Stored data entries:
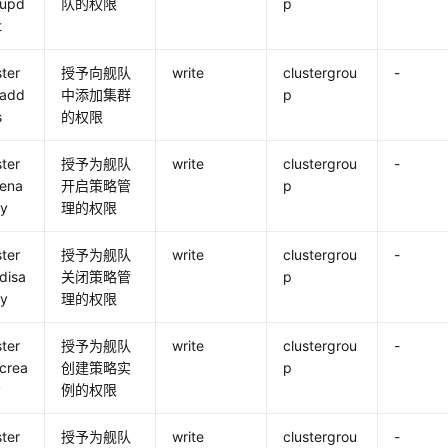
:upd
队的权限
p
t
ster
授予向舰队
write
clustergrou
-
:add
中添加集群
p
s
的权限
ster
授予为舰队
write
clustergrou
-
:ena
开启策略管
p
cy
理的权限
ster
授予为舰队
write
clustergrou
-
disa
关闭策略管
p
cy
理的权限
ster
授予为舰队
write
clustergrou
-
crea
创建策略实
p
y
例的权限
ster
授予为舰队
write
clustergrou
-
--
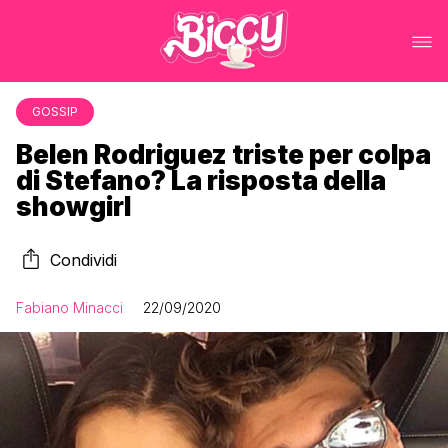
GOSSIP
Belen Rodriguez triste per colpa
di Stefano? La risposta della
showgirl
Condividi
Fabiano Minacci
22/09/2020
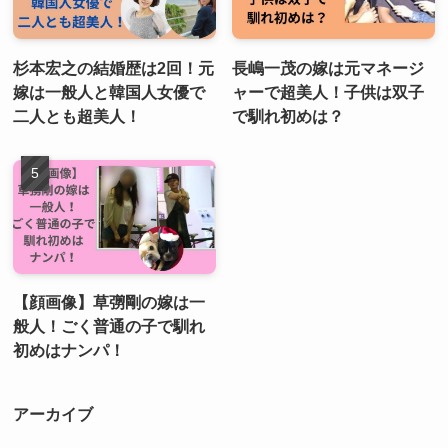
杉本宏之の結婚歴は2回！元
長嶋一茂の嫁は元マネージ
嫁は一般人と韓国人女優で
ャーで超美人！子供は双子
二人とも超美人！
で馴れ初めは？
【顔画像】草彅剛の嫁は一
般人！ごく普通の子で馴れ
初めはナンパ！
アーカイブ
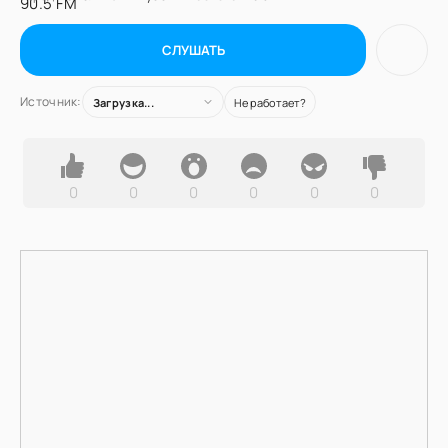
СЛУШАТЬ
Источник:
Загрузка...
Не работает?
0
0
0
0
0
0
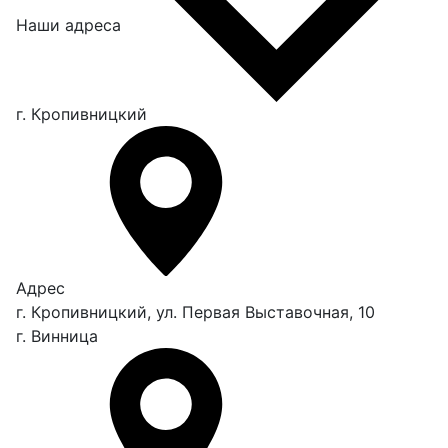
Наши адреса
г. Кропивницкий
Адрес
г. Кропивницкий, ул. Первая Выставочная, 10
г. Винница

Work item: Work out how many lines above include the string "Кропивницкий", then give that number alone.

Written response: 2